Simulated MEG sensor waveforms with different levels of real brain noise and the reconstructed source time-courses. Colum 1: MEG sensor waveforms with brain-noise Levels 1–3. The associated number of trials for averaging was 125 (Level-1), 14 (Level-2), and 3 (Level-3), respectively. Column 2: reconstructed source time-courses from Fast-VESTAL. Column 3: from Standard-VESTAL. Column 4: from beamformer.

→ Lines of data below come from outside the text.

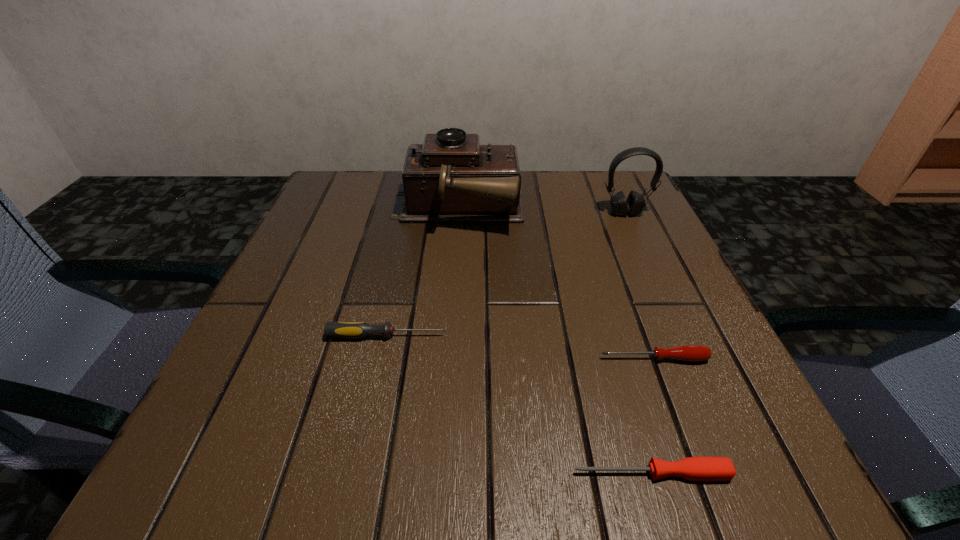
At what (x,y) coordinates should I click in order to perform the action: click on vacant area at the far edge of the desktop. Please return your answer as a coordinate pair (x, y). The height and width of the screenshot is (540, 960). Looking at the image, I should click on (550, 180).

Where is `free point at the left edge`? The image size is (960, 540). free point at the left edge is located at coordinates (355, 257).

Find the location of a particular element. Image resolution: width=960 pixels, height=540 pixels. blank area at the right edge is located at coordinates (690, 296).

This screenshot has width=960, height=540. In the image, there is a desktop. Identify the location of vacant region at the far left corner. (376, 179).

Find the location of a particular element. The image size is (960, 540). free space at the near left corner of the desktop is located at coordinates (286, 439).

Where is `blank space at the far right corner of the desktop`? This screenshot has width=960, height=540. blank space at the far right corner of the desktop is located at coordinates (574, 176).

The width and height of the screenshot is (960, 540). I want to click on free spot between the headset and the nearest object, so click(638, 343).

Identify the location of free space between the leftmost screwdriver and the nearest screwdriver. (519, 404).

You are a GUI agent. You are given a task and a screenshot of the screen. Output one action in this format:
    pyautogui.click(x=<x>, y=<y>)
    Task: Click on the vacant region between the headset and the nearest object
    This screenshot has width=960, height=540.
    Given the screenshot: What is the action you would take?
    pyautogui.click(x=638, y=343)

The width and height of the screenshot is (960, 540). In order to click on vacant space in between the nearest screwdriver and the headset in this screenshot , I will do `click(638, 343)`.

For all three conditions with real brain noise, the upper-right panel in Table 1 lists the PVE relative to the ground-truth source time-courses using the source time-courses that were reconstructed from Fast-VESTAL, Standard-VESTAL, and the beamformer solution. All values are lower than the corresponding white-noise conditions, especially for the brain-noise Level-3. Fast-VESTAL showed the highest PVE, followed by Standard-VESTAL and the beamformer solution. The middle-right panel in Table 1 lists the inter-source correlation PVE values for the signal with three levels of real brain noise. FAST-VESTAL showed the highest ICC PVE, with values above 95% for Levels 1 and 3, but only 60.2% for Level-3. This contrasted with the moderate ICC PVE values from Standard-VESTAL and the notably low values from the beamformer solution.

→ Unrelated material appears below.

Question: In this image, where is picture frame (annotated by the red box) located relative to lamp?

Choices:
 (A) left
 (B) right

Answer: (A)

Source Orientation Reconstruction
The bottom panel of Table 1 lists the errors in source orientation for each solution. Orientation errors were calculated for the center voxel with the strongest activities within 10 mm from the true source locations. The source-orientation parameters were obtained accurately by Fast-VESTAL for the simulated data. For white and brain-noise Levels 0–2, the orientation errors were less than 10 degrees. The largest error in source orientation was 18.5 degrees for brain-noise Level-3 condition. Orientation errors from Standard-VESTAL and beamformer solutions were also reasonably small, but somewhat larger than those from Fast-VESTAL.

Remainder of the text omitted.